After the last few weeks, it is clear that those who crave excitement can get their fill by investing on Wall Street. The turmoil reminds us that the world economy only grows at a certain rate despite the wishes of eager investors. History shows that a spell of easy credit always produces a boom in business ventures. If the loose credit goes on too long, money finds its way to “cats and dogs” (shaky or mediocre investments), making them appear very profitable.
Investment firms on Wall Street and insurance companies rashly offered to guarantee the value of cat and dog investments for a fee. This was part of the trade in “derivatives.” Thinking that the risk of loss had been eliminated, investment firms and banks became more careless in the things they invested in and the people to whom they loaned money. When a few loans went sour, people began adding up all the guarantees that might have to be honored. For example, Lehman Brothers bonds were covered by $400 billion in guarantees – a staggering sum, and for just one firm.
It turned out that $400 billion represented a huge multiple of the actual loss. Many companies had taken on a bit of the risk of default by Lehman Brothers and passed part of the risk on, but the risk was counted over and over. The loss at Lehman was settled for $5.2 billion in cash and the remaining $395 billion of potential risk cancelled out. So potential losses represented by derivatives may be overstated.

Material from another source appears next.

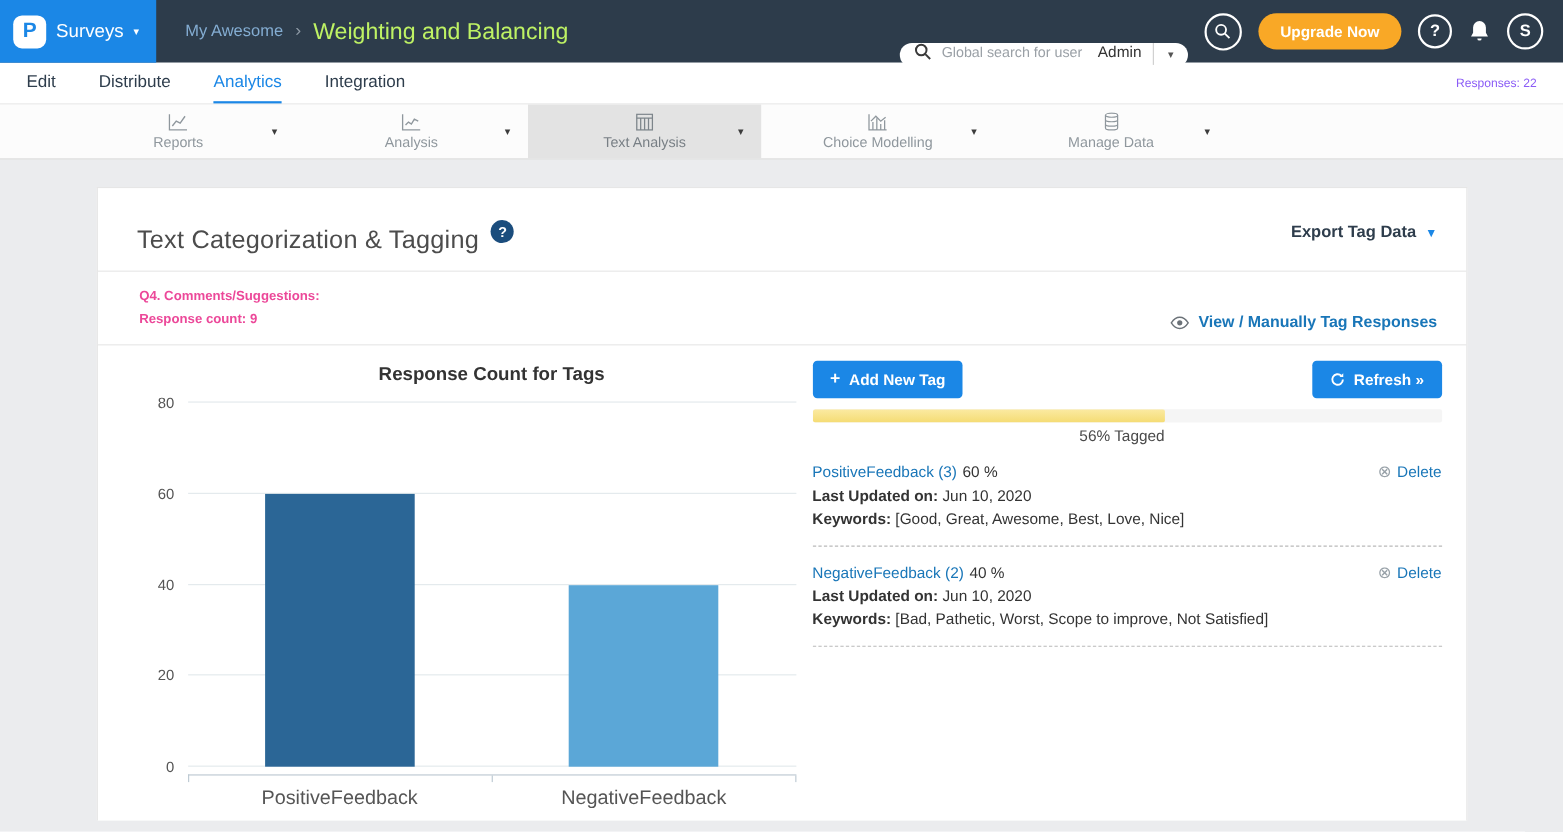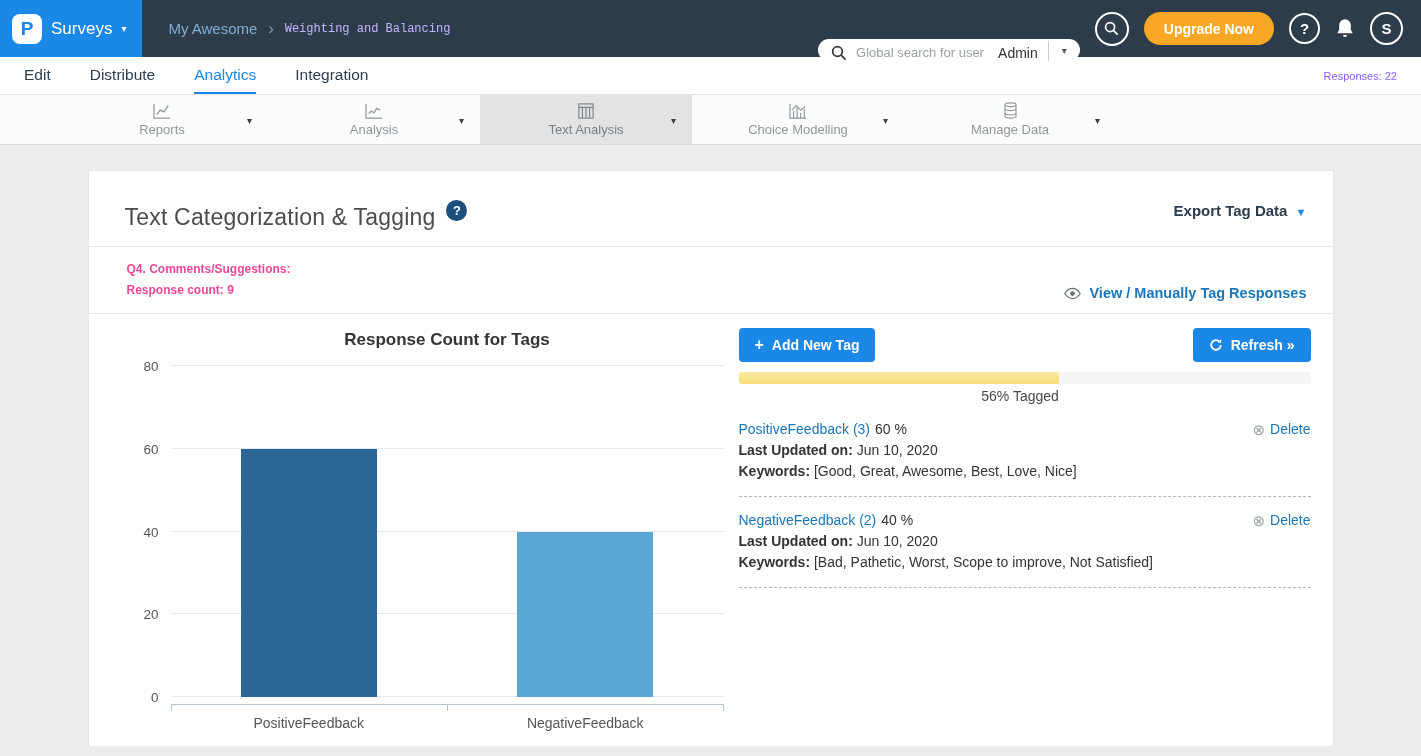"Weighting and Balancing" .crumb-current { color: #c4b5fd -> #bef264; font-family: Liberation Mono, monospace -> none; font-size: 12px -> 21px }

The federal bailout has been criticised for saving Wall Street wizards who made many bad decisions. But businesses need to borrow money from time to time, and banks can’t make loans without capital (money from people who bought stock in the bank). Mortgage and other investments that are bad or suspected to be bad had frozen the ability of banks to lend. Now the government is buying stock in banks to allow them to get back to serving their customers who need loans. At some point, fear will be replaced with the understanding that sound businesses will survive.
What does depressing Wall Street news mean to small investors? Consider that some good things which you own may have been forced down to very low prices. In a panic, desperate sellers sell the best they have, not the cats and dogs. If you own bonds, and the issuer is not bankrupt, you can get your money back by holding the bond until maturity, regardless of how low the price has fallen. You likely will not have to wait that long.
The best course of action to take depends on how soon you need to use money that you put in the stock market. If you have decided that you were too aggressive in your investments, you probably should sell some of your holdings – enough to sleep at night. When fear and panic are in command, even today’s values in the market may not hold.
If you have 5 or 10 years to recoup a loss,  holding on is probably the best option. On the bright side, market turmoil gives patient investors a chance to review their holdings and pick up better stocks at bargain prices.  For investors willing to sell underperforming stocks, every day is a new day on Wall Street. 
If you are just starting out as an investor, and putting a little money in mutual funds each month, you are the winner in this mess. Stick to your investing plan; you’ll pick up great stocks at once-in-a-decade prices.